* Work to be completed
Your answer should be the records again, unchanged in wording and free of images.

[Records from a dataset]
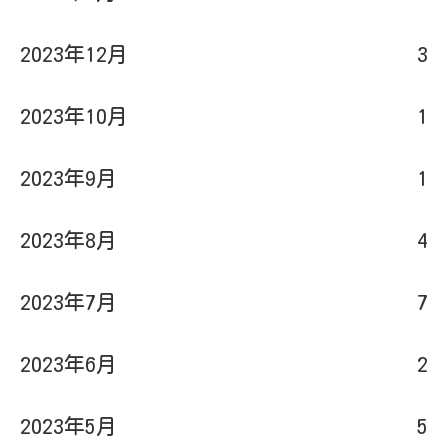
2023年12月
3
2023年10月
1
2023年9月
1
2023年8月
4
2023年7月
7
2023年6月
2
2023年5月
5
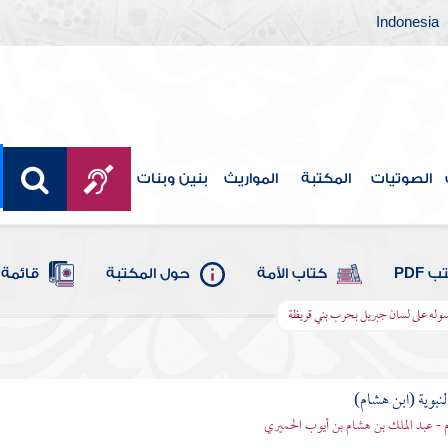
Indonesia
الصوتيات
المكتبة
المواريث
بنين وبنات
 PDF
كتاب الأمة
حول المكتبة
قائمة 
رسوله على لسان جبريل بحرب بني قريظة
لنبوية (ابن هشام)
 - عبد الملك بن هشام بن أيوب الحميري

* Exercise output
2023年12月
3
2023年10月
1
2023年9月
1
2023年8月
4
2023年7月
7
2023年6月
2
2023年5月
5
Indonesia
الصوتيات
المكتبة
المواريث
بنين وبنات
 PDF
كتاب الأمة
حول المكتبة
قائمة 
رسوله على لسان جبريل بحرب بني قريظة
لنبوية (ابن هشام)
 - عبد الملك بن هشام بن أيوب الحميري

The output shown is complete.